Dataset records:
Start of Block

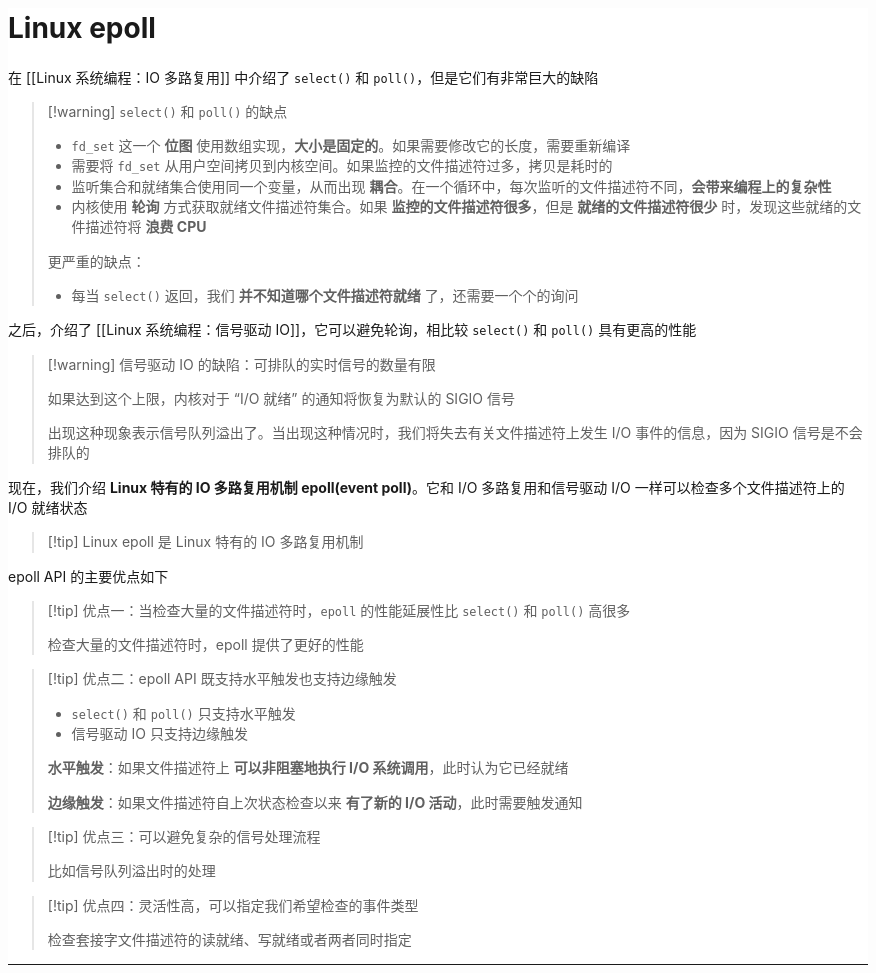 # Linux epoll

在 [[Linux 系统编程：IO 多路复用]] 中介绍了 `select()` 和 `poll()`，但是它们有非常巨大的缺陷

> [!warning] `select()` 和 `poll()` 的缺点
> 
> + `fd_set` 这一个 **位图** 使用数组实现，**大小是固定的**。如果需要修改它的长度，需要重新编译
> + 需要将 `fd_set` 从用户空间拷贝到内核空间。如果监控的文件描述符过多，拷贝是耗时的
> + 监听集合和就绪集合使用同一个变量，从而出现 **耦合**。在一个循环中，每次监听的文件描述符不同，**会带来编程上的复杂性**
> + 内核使用 **轮询** 方式获取就绪文件描述符集合。如果 **监控的文件描述符很多**，但是 **就绪的文件描述符很少** 时，发现这些就绪的文件描述符将 **浪费 CPU**
> 
> 更严重的缺点：
> 
> + 每当 `select()` 返回，我们 **并不知道哪个文件描述符就绪** 了，还需要一个个的询问
> 

之后，介绍了 [[Linux 系统编程：信号驱动 IO]]，它可以避免轮询，相比较 `select()` 和 `poll()` 具有更高的性能

> [!warning] 信号驱动 IO 的缺陷：可排队的实时信号的数量有限
> 
> 如果达到这个上限，内核对于 “I/O 就绪” 的通知将恢复为默认的 SIGIO 信号
> 
> 出现这种现象表示信号队列溢出了。当出现这种情况时，我们将失去有关文件描述符上发生 I/O 事件的信息，因为 SIGIO 信号是不会排队的
> 

现在，我们介绍 **Linux 特有的 IO 多路复用机制 epoll(event poll)**。它和 I/O 多路复用和信号驱动 I/O 一样可以检查多个文件描述符上的 I/O 就绪状态

> [!tip] Linux epoll 是 Linux 特有的 IO 多路复用机制

epoll API 的主要优点如下

> [!tip] 优点一：当检查大量的文件描述符时，`epoll` 的性能延展性比 `select()` 和 `poll()` 高很多
> 
> 检查大量的文件描述符时，epoll 提供了更好的性能
> 

> [!tip] 优点二：epoll API 既支持水平触发也支持边缘触发
> 
> + `select()` 和 `poll()` 只支持水平触发
> + 信号驱动 IO 只支持边缘触发
>
> **水平触发**：如果文件描述符上 **可以非阻塞地执行 I/O 系统调用**，此时认为它已经就绪
> 
> **边缘触发**：如果文件描述符自上次状态检查以来 **有了新的 I/O 活动**，此时需要触发通知
> 

> [!tip] 优点三：可以避免复杂的信号处理流程
> 
> 比如信号队列溢出时的处理
> 

> [!tip] 优点四：灵活性高，可以指定我们希望检查的事件类型
> 
> 检查套接字文件描述符的读就绪、写就绪或者两者同时指定
> 

---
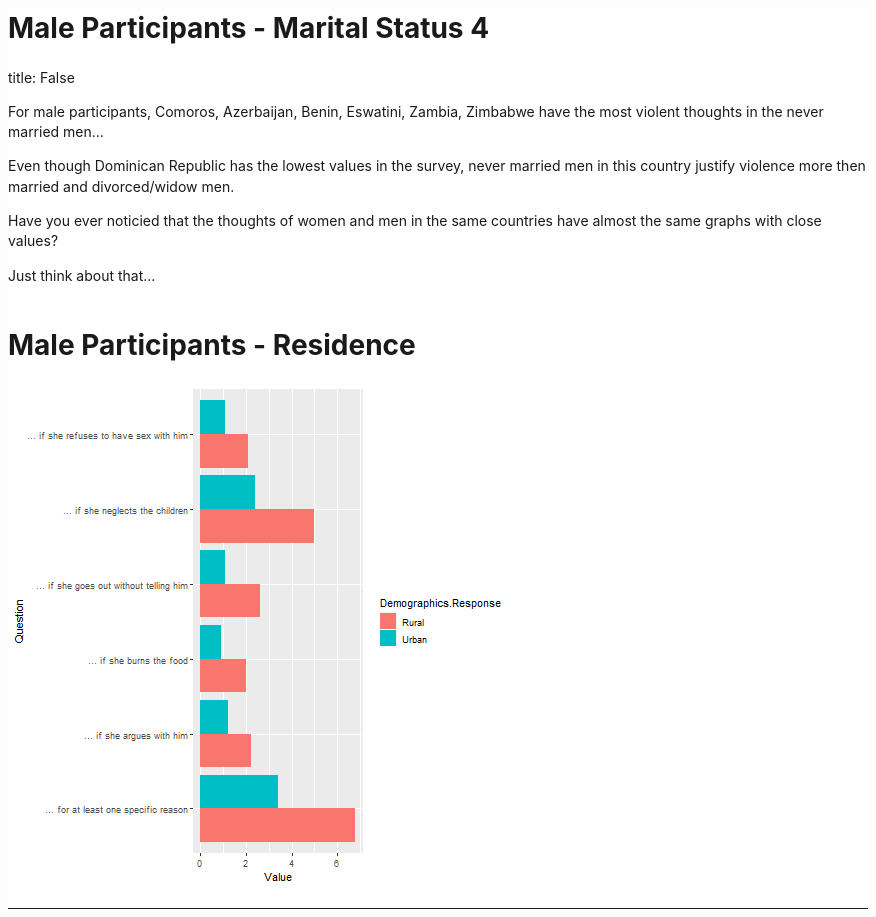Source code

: Male Participants - Marital Status 4
======================================================== 
title: False

  For male participants, Comoros, Azerbaijan, Benin, Eswatini, Zambia, Zimbabwe  have the most violent thoughts in the never married men...

  Even though Dominican Republic has the lowest values in the survey, never married men in this country justify violence more then married and divorced/widow men.
  
  Have you ever noticied that the thoughts of women and men in the same countries have almost the same graphs with close values?
  
  Just think about that...



Male Participants - Residence
======================================================== 

![plot of chunk unnamed-chunk-74](project_presentation_Gemittarius-figure/unnamed-chunk-74-1.png)
***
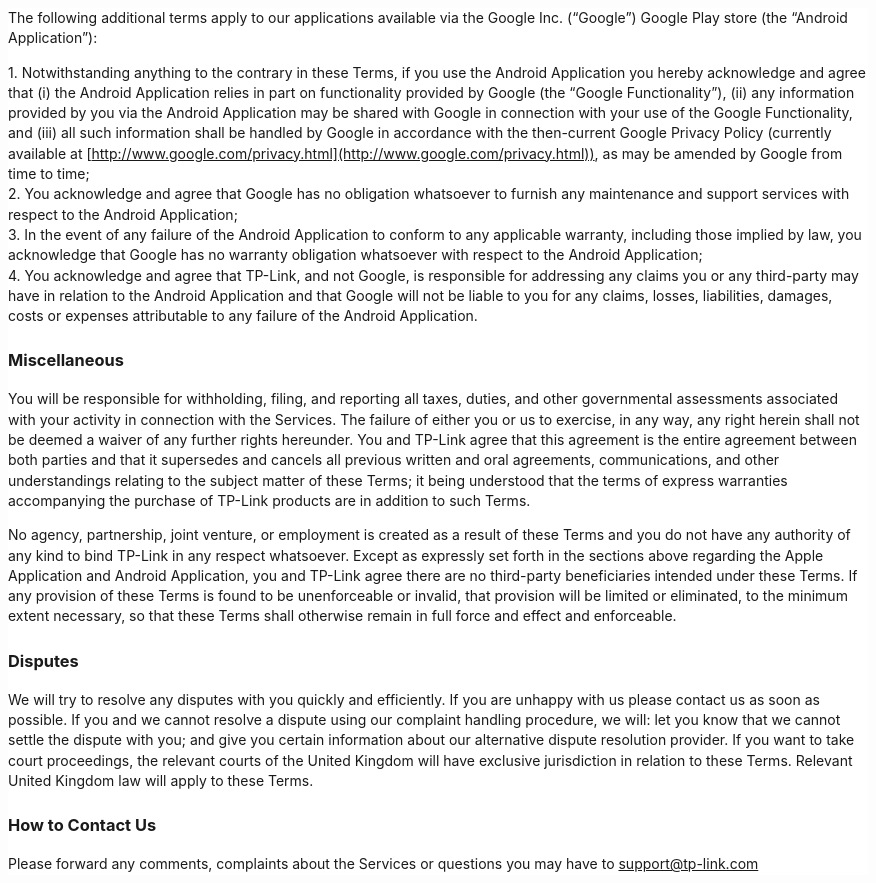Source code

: The following additional terms apply to our applications available via the Google Inc. (“Google”) Google Play store (the “Android Application”):

1. Notwithstanding anything to the contrary in these Terms, if you use the Android Application you hereby acknowledge and agree that (i) the Android Application relies in part on functionality provided by Google (the “Google Functionality”), (ii) any information provided by you via the Android Application may be shared with Google in connection with your use of the Google Functionality, and (iii) all such information shall be handled by Google in accordance with the then-current Google Privacy Policy (currently available at [http://www.google.com/privacy.html](http://www.google.com/privacy.html)), as may be amended by Google from time to time;  
2. You acknowledge and agree that Google has no obligation whatsoever to furnish any maintenance and support services with respect to the Android Application;  
3. In the event of any failure of the Android Application to conform to any applicable warranty, including those implied by law, you acknowledge that Google has no warranty obligation whatsoever with respect to the Android Application;  
4. You acknowledge and agree that TP-Link, and not Google, is responsible for addressing any claims you or any third-party may have in relation to the Android Application and that Google will not be liable to you for any claims, losses, liabilities, damages, costs or expenses attributable to any failure of the Android Application.

### **Miscellaneous**

You will be responsible for withholding, filing, and reporting all taxes, duties, and other governmental assessments associated with your activity in connection with the Services. The failure of either you or us to exercise, in any way, any right herein shall not be deemed a waiver of any further rights hereunder. You and TP-Link agree that this agreement is the entire agreement between both parties and that it supersedes and cancels all previous written and oral agreements, communications, and other understandings relating to the subject matter of these Terms; it being understood that the terms of express warranties accompanying the purchase of TP-Link products are in addition to such Terms.

No agency, partnership, joint venture, or employment is created as a result of these Terms and you do not have any authority of any kind to bind TP-Link in any respect whatsoever. Except as expressly set forth in the sections above regarding the Apple Application and Android Application, you and TP-Link agree there are no third-party beneficiaries intended under these Terms. If any provision of these Terms is found to be unenforceable or invalid, that provision will be limited or eliminated, to the minimum extent necessary, so that these Terms shall otherwise remain in full force and effect and enforceable.

### **Disputes**

We will try to resolve any disputes with you quickly and efficiently. If you are unhappy with us please contact us as soon as possible. If you and we cannot resolve a dispute using our complaint handling procedure, we will: let you know that we cannot settle the dispute with you; and give you certain information about our alternative dispute resolution provider. If you want to take court proceedings, the relevant courts of the United Kingdom will have exclusive jurisdiction in relation to these Terms. Relevant United Kingdom law will apply to these Terms.

### **How to Contact Us**

Please forward any comments, complaints about the Services or questions you may have to [support@tp-link.com](mailto:support@tp-link.com)
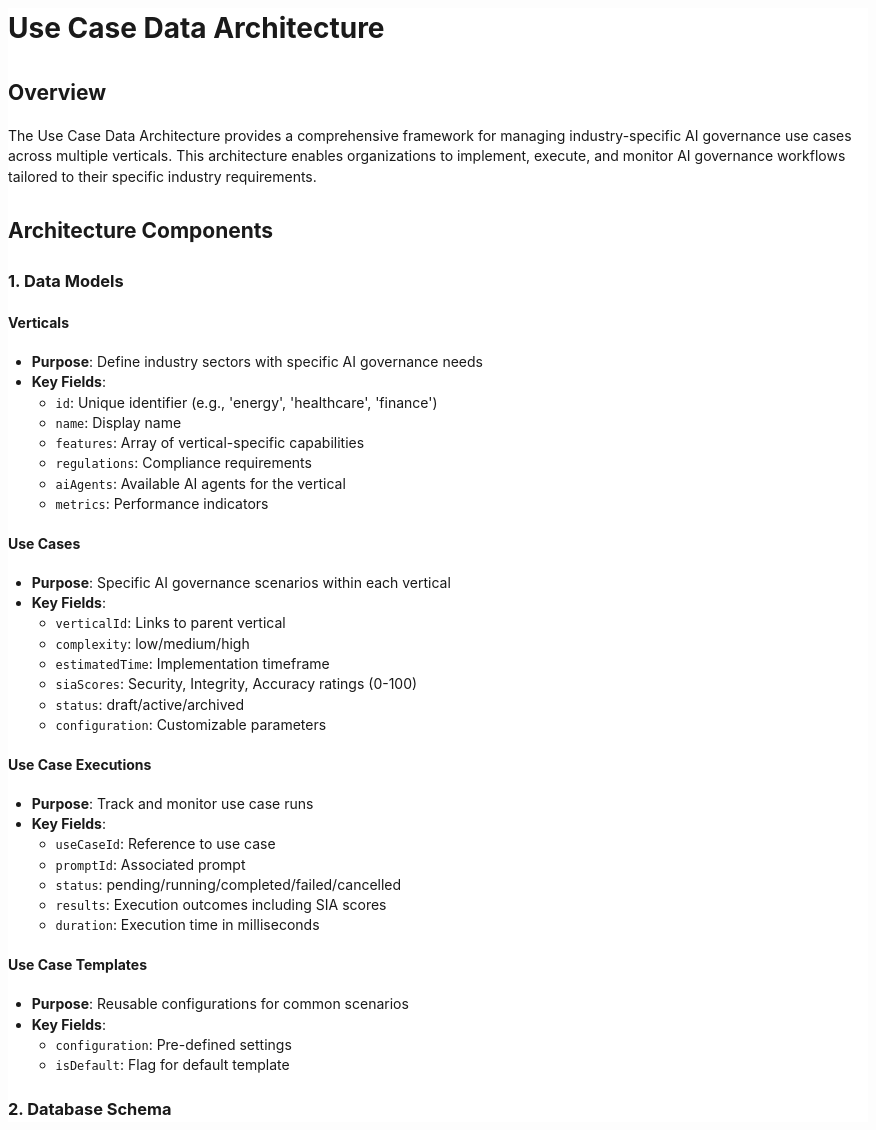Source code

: # Use Case Data Architecture

## Overview

The Use Case Data Architecture provides a comprehensive framework for managing industry-specific AI governance use cases across multiple verticals. This architecture enables organizations to implement, execute, and monitor AI governance workflows tailored to their specific industry requirements.

## Architecture Components

### 1. Data Models

#### Verticals
- **Purpose**: Define industry sectors with specific AI governance needs
- **Key Fields**:
  - `id`: Unique identifier (e.g., 'energy', 'healthcare', 'finance')
  - `name`: Display name
  - `features`: Array of vertical-specific capabilities
  - `regulations`: Compliance requirements
  - `aiAgents`: Available AI agents for the vertical
  - `metrics`: Performance indicators

#### Use Cases
- **Purpose**: Specific AI governance scenarios within each vertical
- **Key Fields**:
  - `verticalId`: Links to parent vertical
  - `complexity`: low/medium/high
  - `estimatedTime`: Implementation timeframe
  - `siaScores`: Security, Integrity, Accuracy ratings (0-100)
  - `status`: draft/active/archived
  - `configuration`: Customizable parameters

#### Use Case Executions
- **Purpose**: Track and monitor use case runs
- **Key Fields**:
  - `useCaseId`: Reference to use case
  - `promptId`: Associated prompt
  - `status`: pending/running/completed/failed/cancelled
  - `results`: Execution outcomes including SIA scores
  - `duration`: Execution time in milliseconds

#### Use Case Templates
- **Purpose**: Reusable configurations for common scenarios
- **Key Fields**:
  - `configuration`: Pre-defined settings
  - `isDefault`: Flag for default template

### 2. Database Schema
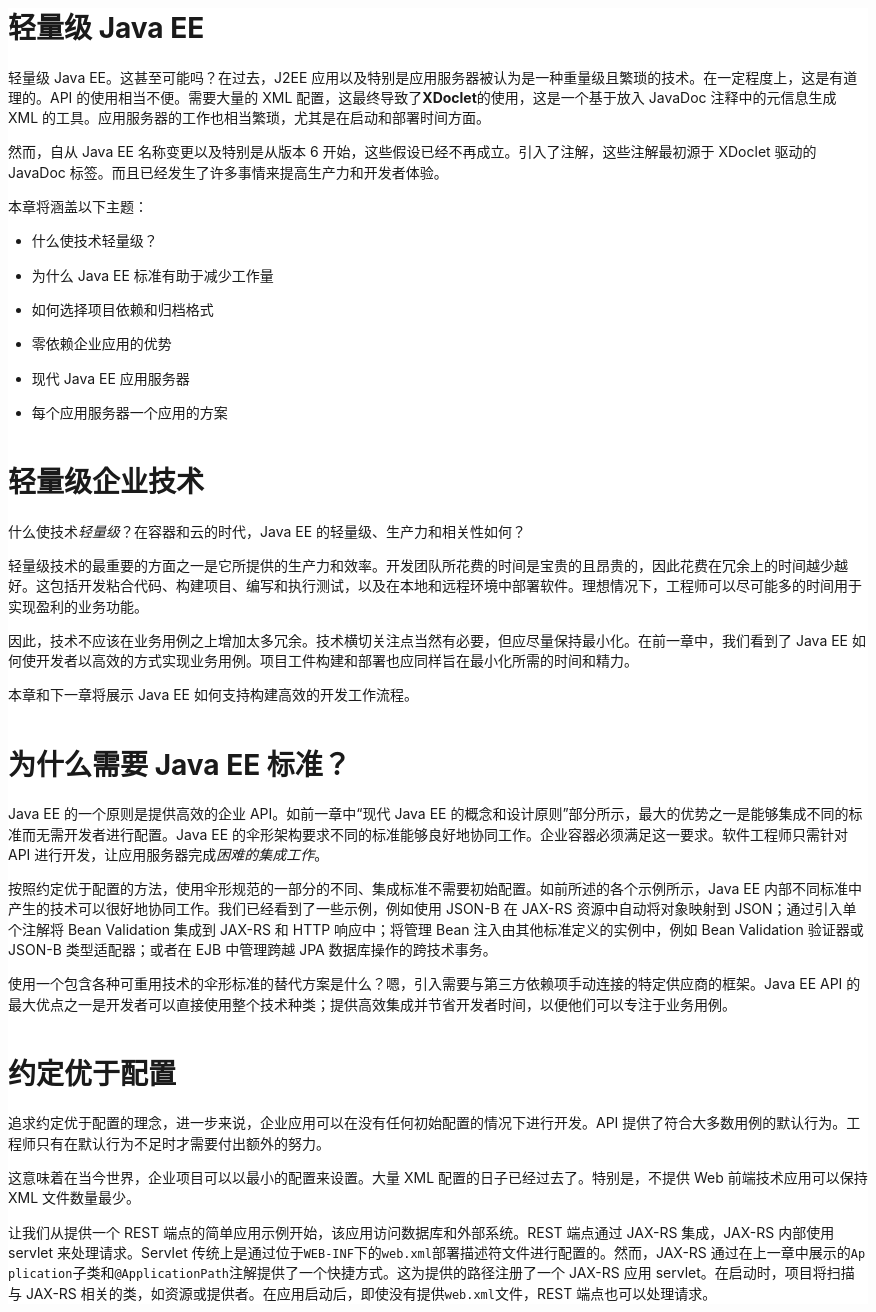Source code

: # 轻量级 Java EE

轻量级 Java EE。这甚至可能吗？在过去，J2EE 应用以及特别是应用服务器被认为是一种重量级且繁琐的技术。在一定程度上，这是有道理的。API 的使用相当不便。需要大量的 XML 配置，这最终导致了**XDoclet**的使用，这是一个基于放入 JavaDoc 注释中的元信息生成 XML 的工具。应用服务器的工作也相当繁琐，尤其是在启动和部署时间方面。

然而，自从 Java EE 名称变更以及特别是从版本 6 开始，这些假设已经不再成立。引入了注解，这些注解最初源于 XDoclet 驱动的 JavaDoc 标签。而且已经发生了许多事情来提高生产力和开发者体验。

本章将涵盖以下主题：

+   什么使技术轻量级？

+   为什么 Java EE 标准有助于减少工作量

+   如何选择项目依赖和归档格式

+   零依赖企业应用的优势

+   现代 Java EE 应用服务器

+   每个应用服务器一个应用的方案

# 轻量级企业技术

什么使技术*轻量级*？在容器和云的时代，Java EE 的轻量级、生产力和相关性如何？

轻量级技术的最重要的方面之一是它所提供的生产力和效率。开发团队所花费的时间是宝贵的且昂贵的，因此花费在冗余上的时间越少越好。这包括开发粘合代码、构建项目、编写和执行测试，以及在本地和远程环境中部署软件。理想情况下，工程师可以尽可能多的时间用于实现盈利的业务功能。

因此，技术不应该在业务用例之上增加太多冗余。技术横切关注点当然有必要，但应尽量保持最小化。在前一章中，我们看到了 Java EE 如何使开发者以高效的方式实现业务用例。项目工件构建和部署也应同样旨在最小化所需的时间和精力。

本章和下一章将展示 Java EE 如何支持构建高效的开发工作流程。

# 为什么需要 Java EE 标准？

Java EE 的一个原则是提供高效的企业 API。如前一章中“现代 Java EE 的概念和设计原则”部分所示，最大的优势之一是能够集成不同的标准而无需开发者进行配置。Java EE 的伞形架构要求不同的标准能够良好地协同工作。企业容器必须满足这一要求。软件工程师只需针对 API 进行开发，让应用服务器完成*困难的集成工作*。

按照约定优于配置的方法，使用伞形规范的一部分的不同、集成标准不需要初始配置。如前所述的各个示例所示，Java EE 内部不同标准中产生的技术可以很好地协同工作。我们已经看到了一些示例，例如使用 JSON-B 在 JAX-RS 资源中自动将对象映射到 JSON；通过引入单个注解将 Bean Validation 集成到 JAX-RS 和 HTTP 响应中；将管理 Bean 注入由其他标准定义的实例中，例如 Bean Validation 验证器或 JSON-B 类型适配器；或者在 EJB 中管理跨越 JPA 数据库操作的跨技术事务。

使用一个包含各种可重用技术的伞形标准的替代方案是什么？嗯，引入需要与第三方依赖项手动连接的特定供应商的框架。Java EE API 的最大优点之一是开发者可以直接使用整个技术种类；提供高效集成并节省开发者时间，以便他们可以专注于业务用例。

# 约定优于配置

追求约定优于配置的理念，进一步来说，企业应用可以在没有任何初始配置的情况下进行开发。API 提供了符合大多数用例的默认行为。工程师只有在默认行为不足时才需要付出额外的努力。

这意味着在当今世界，企业项目可以以最小的配置来设置。大量 XML 配置的日子已经过去了。特别是，不提供 Web 前端技术应用可以保持 XML 文件数量最少。

让我们从提供一个 REST 端点的简单应用示例开始，该应用访问数据库和外部系统。REST 端点通过 JAX-RS 集成，JAX-RS 内部使用 servlet 来处理请求。Servlet 传统上是通过位于`WEB-INF`下的`web.xml`部署描述符文件进行配置的。然而，JAX-RS 通过在上一章中展示的`Application`子类和`@ApplicationPath`注解提供了一个快捷方式。这为提供的路径注册了一个 JAX-RS 应用 servlet。在启动时，项目将扫描与 JAX-RS 相关的类，如资源或提供者。在应用启动后，即使没有提供`web.xml`文件，REST 端点也可以处理请求。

End of Block

Activity: Could you put each line, from the start of the rows through the line that contains "Have you ever", into a JSON list of strings with one string per line, skipping blank lines and leaving the pictures out?

Task response:
[
  " # Linux epoll",
  "在 [[Linux 系统编程：IO 多路复用]] 中介绍了 `select()` 和 `poll()`，但是它们有非常巨大的缺陷",
  "> [!warning] `select()` 和 `poll()` 的缺点",
  "> ",
  "> + `fd_set` 这一个 **位图** 使用数组实现，**大小是固定的**。如果需要修改它的长度，需要重新编译",
  "> + 需要将 `fd_set` 从用户空间拷贝到内核空间。如果监控的文件描述符过多，拷贝是耗时的",
  "> + 监听集合和就绪集合使用同一个变量，从而出现 **耦合**。在一个循环中，每次监听的文件描述符不同，**会带来编程上的复杂性**",
  "> + 内核使用 **轮询** 方式获取就绪文件描述符集合。如果 **监控的文件描述符很多**，但是 **就绪的文件描述符很少** 时，发现这些就绪的文件描述符将 **浪费 CPU**",
  "> ",
  "> 更严重的缺点：",
  "> ",
  "> + 每当 `select()` 返回，我们 **并不知道哪个文件描述符就绪** 了，还需要一个个的询问",
  "> ",
  "之后，介绍了 [[Linux 系统编程：信号驱动 IO]]，它可以避免轮询，相比较 `select()` 和 `poll()` 具有更高的性能",
  "> [!warning] 信号驱动 IO 的缺陷：可排队的实时信号的数量有限",
  "> ",
  "> 如果达到这个上限，内核对于 “I/O 就绪” 的通知将恢复为默认的 SIGIO 信号",
  "> ",
  "> 出现这种现象表示信号队列溢出了。当出现这种情况时，我们将失去有关文件描述符上发生 I/O 事件的信息，因为 SIGIO 信号是不会排队的",
  "> ",
  "现在，我们介绍 **Linux 特有的 IO 多路复用机制 epoll(event poll)**。它和 I/O 多路复用和信号驱动 I/O 一样可以检查多个文件描述符上的 I/O 就绪状态",
  "> [!tip] Linux epoll 是 Linux 特有的 IO 多路复用机制",
  "epoll API 的主要优点如下",
  "> [!tip] 优点一：当检查大量的文件描述符时，`epoll` 的性能延展性比 `select()` 和 `poll()` 高很多",
  "> ",
  "> 检查大量的文件描述符时，epoll 提供了更好的性能",
  "> ",
  "> [!tip] 优点二：epoll API 既支持水平触发也支持边缘触发",
  "> ",
  "> + `select()` 和 `poll()` 只支持水平触发",
  "> + 信号驱动 IO 只支持边缘触发",
  ">",
  "> **水平触发**：如果文件描述符上 **可以非阻塞地执行 I/O 系统调用**，此时认为它已经就绪",
  "> ",
  "> **边缘触发**：如果文件描述符自上次状态检查以来 **有了新的 I/O 活动**，此时需要触发通知",
  "> ",
  "> [!tip] 优点三：可以避免复杂的信号处理流程",
  "> ",
  "> 比如信号队列溢出时的处理",
  "> ",
  "> [!tip] 优点四：灵活性高，可以指定我们希望检查的事件类型",
  "> ",
  "> 检查套接字文件描述符的读就绪、写就绪或者两者同时指定",
  "> ",
  "---",
  "Source code",
  ": Male Participants - Marital Status 4",
  "======================================================== ",
  "title: False",
  "  For male participants, Comoros, Azerbaijan, Benin, Eswatini, Zambia, Zimbabwe  have the most violent thoughts in the never married men...",
  "  Even though Dominican Republic has the lowest values in the survey, never married men in this country justify violence more then married and divorced/widow men.",
  "  Have you ever noticied that the thoughts of women and men in the same countries have almost the same graphs with close values?"
]